Brief: Line by line, repeat the material below exactly and skip the images.

Content starts

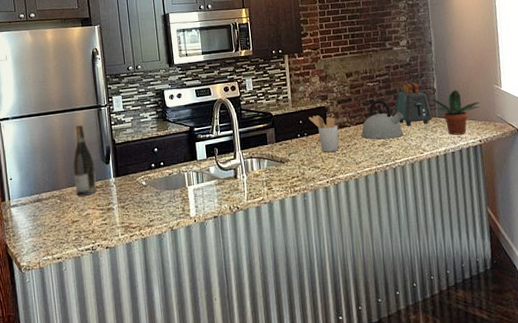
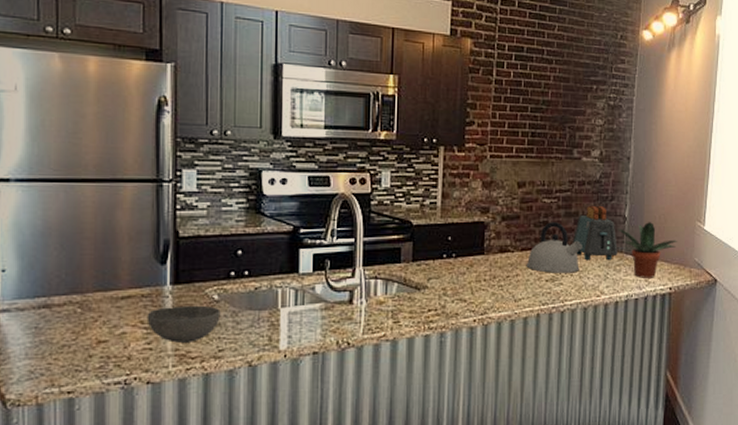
wine bottle: present [73,125,97,196] -> none [107,204,143,306]
bowl: none [101,190,149,218] -> present [146,305,221,343]
utensil holder: present [308,115,339,152] -> none [461,232,498,282]

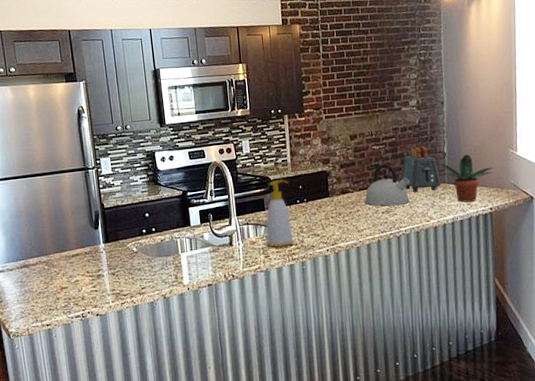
bowl: present [146,305,221,343] -> none [90,256,140,285]
soap bottle: none [397,225,435,313] -> present [265,179,294,248]

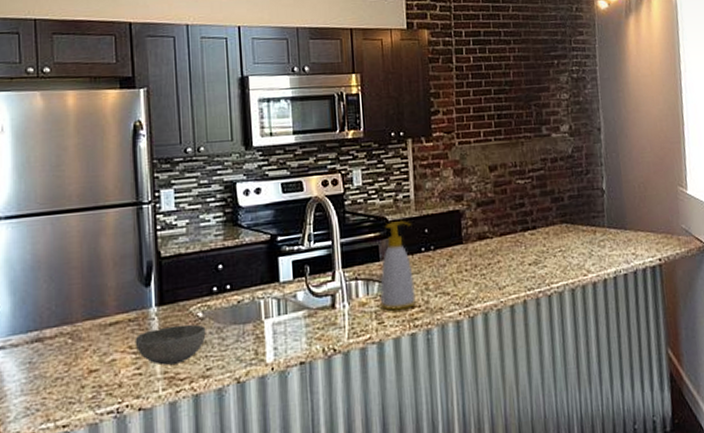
bowl: none [90,256,140,285] -> present [135,324,206,365]
kettle: present [364,164,410,206] -> none [506,202,563,256]
toaster: present [400,145,441,193] -> none [551,180,600,240]
potted plant: present [439,154,493,203] -> none [597,192,661,252]

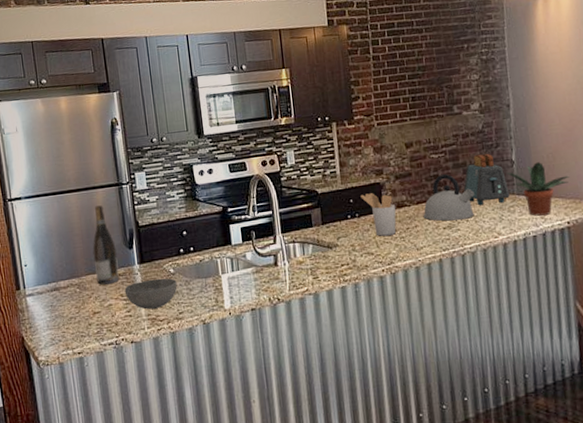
wine bottle: none [95,230,129,334] -> present [92,205,120,285]
soap bottle: present [379,219,417,311] -> none [313,192,346,269]
utensil holder: none [437,222,477,273] -> present [360,193,397,236]
kettle: none [506,202,563,256] -> present [423,174,475,221]
toaster: none [551,180,600,240] -> present [463,153,510,206]
potted plant: none [597,192,661,252] -> present [507,162,569,216]

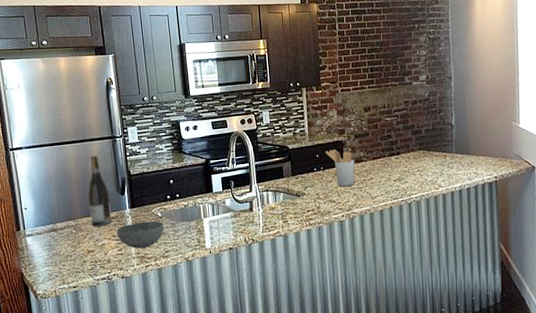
kettle: present [423,174,475,221] -> none [377,135,420,175]
toaster: present [463,153,510,206] -> none [411,118,449,162]
potted plant: present [507,162,569,216] -> none [447,126,498,172]

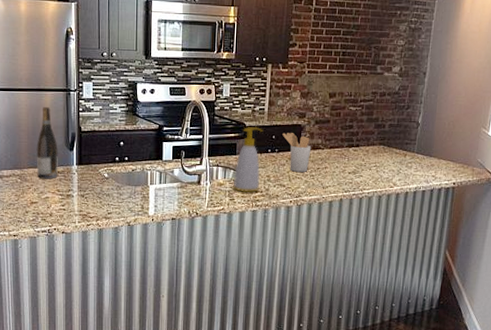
bowl: present [116,221,164,249] -> none [61,180,109,206]
soap bottle: none [284,148,311,214] -> present [233,126,263,193]

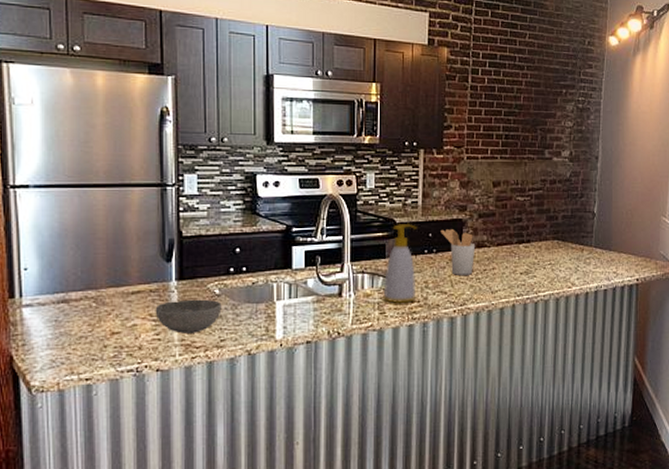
wine bottle: present [36,107,58,179] -> none [119,207,150,301]
bowl: none [61,180,109,206] -> present [155,299,222,334]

Content ends

Solved exercise:
wine bottle: present [73,125,97,196] -> none [107,204,143,306]
bowl: none [101,190,149,218] -> present [146,305,221,343]
utensil holder: present [308,115,339,152] -> none [461,232,498,282]

bowl: present [146,305,221,343] -> none [90,256,140,285]
soap bottle: none [397,225,435,313] -> present [265,179,294,248]

bowl: none [90,256,140,285] -> present [135,324,206,365]
kettle: present [364,164,410,206] -> none [506,202,563,256]
toaster: present [400,145,441,193] -> none [551,180,600,240]
potted plant: present [439,154,493,203] -> none [597,192,661,252]

wine bottle: none [95,230,129,334] -> present [92,205,120,285]
soap bottle: present [379,219,417,311] -> none [313,192,346,269]
utensil holder: none [437,222,477,273] -> present [360,193,397,236]
kettle: none [506,202,563,256] -> present [423,174,475,221]
toaster: none [551,180,600,240] -> present [463,153,510,206]
potted plant: none [597,192,661,252] -> present [507,162,569,216]

kettle: present [423,174,475,221] -> none [377,135,420,175]
toaster: present [463,153,510,206] -> none [411,118,449,162]
potted plant: present [507,162,569,216] -> none [447,126,498,172]

bowl: present [116,221,164,249] -> none [61,180,109,206]
soap bottle: none [284,148,311,214] -> present [233,126,263,193]

wine bottle: present [36,107,58,179] -> none [119,207,150,301]
bowl: none [61,180,109,206] -> present [155,299,222,334]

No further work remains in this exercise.